Advice on high hedges

Under part 8 of the Anti-social Behaviour Act 2003, local authorities have new powers to deal with complaints about high hedges. The emphasis is on encouraging the parties concerned to resolve the problem between themselves. The council can only become involved when negotiations have failed and are clearly not going to be resolved without the council's intervention.

The booklet Over the garden hedge gives guidance on how to approach a neighbour about a hedge which is causing a problem and steps on how to resolve the matter amicably.  The booklet High Hedges - complaining to the council explains the extent of the legislation. 

Below is a summary of the main points of the legislation.

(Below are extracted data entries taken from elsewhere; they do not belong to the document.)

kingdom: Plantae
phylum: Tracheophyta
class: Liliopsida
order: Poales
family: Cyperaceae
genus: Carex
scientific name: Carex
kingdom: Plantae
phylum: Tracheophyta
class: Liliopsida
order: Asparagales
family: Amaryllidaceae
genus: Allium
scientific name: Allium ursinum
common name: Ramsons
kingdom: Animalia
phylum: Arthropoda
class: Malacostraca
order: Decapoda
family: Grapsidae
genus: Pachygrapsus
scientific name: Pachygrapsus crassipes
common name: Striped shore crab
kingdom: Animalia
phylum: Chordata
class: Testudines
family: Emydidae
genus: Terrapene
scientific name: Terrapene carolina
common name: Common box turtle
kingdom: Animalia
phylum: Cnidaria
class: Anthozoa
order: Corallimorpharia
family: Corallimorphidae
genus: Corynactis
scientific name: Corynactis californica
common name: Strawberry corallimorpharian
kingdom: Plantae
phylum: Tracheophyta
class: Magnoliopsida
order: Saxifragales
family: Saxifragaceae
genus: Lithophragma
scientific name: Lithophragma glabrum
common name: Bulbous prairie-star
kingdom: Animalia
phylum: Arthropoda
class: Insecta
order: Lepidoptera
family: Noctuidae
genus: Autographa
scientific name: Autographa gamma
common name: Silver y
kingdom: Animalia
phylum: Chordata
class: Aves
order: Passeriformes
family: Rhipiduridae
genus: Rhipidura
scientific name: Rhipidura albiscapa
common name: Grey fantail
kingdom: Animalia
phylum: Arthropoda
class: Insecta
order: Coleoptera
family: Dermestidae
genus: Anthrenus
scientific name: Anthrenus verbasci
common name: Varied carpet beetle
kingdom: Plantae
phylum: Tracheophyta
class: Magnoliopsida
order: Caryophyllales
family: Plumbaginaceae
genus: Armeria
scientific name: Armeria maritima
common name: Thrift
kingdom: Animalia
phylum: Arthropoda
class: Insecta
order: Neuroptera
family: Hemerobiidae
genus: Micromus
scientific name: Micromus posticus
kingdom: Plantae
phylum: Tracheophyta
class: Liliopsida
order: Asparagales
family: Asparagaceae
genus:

  • It only applies to two or more evergreen or semi-evergreen trees or shrubs growing in a row which are more than 2m in height
  • It does not apply to any deciduous tree or shrub, even those which retain their dead leaves such as beech or hornbeam, or to any individual tree or shrub
  • A complaint can only be considered if the hedge affects a residential property
  • Complaints about the hedge's roots, the dropping of leaves and debris are specifically excluded
  • When an enquiry is received, a complaint form will not automatically be sent. No complaint will be entertained by the council until the complainant can demonstrate they have exhausted every means to resolve the issue with the owner of the hedge. Documentary evidence of this will be required to accompany every formal complaint
  • The Act allows the council to charge a fee, paid by the complainant, to cover some or all of the cost of dealing with the complaint.  The fee has been set at £400 with a concession of £100 for people on certain benefits.  If within three weeks of receiving a complaint, the matter is subsequently resolved amicably, or a complaint is found to be invalid, then a 75% refund of the fee levied will be made
  • If it is found that the hedge does cause a problem the council can serve a Remedial Notice on the owner. This notice will specify what action is necessary to abate the nuisance
  • There is no time limit to deal with a complaint
  • Both parties have a right of appeal against the council's decision through the Planning Inspectorate
  • As a last resort, the council has powers to enter the land to carry out the required work by default and charge the owner of the hedge accordingly.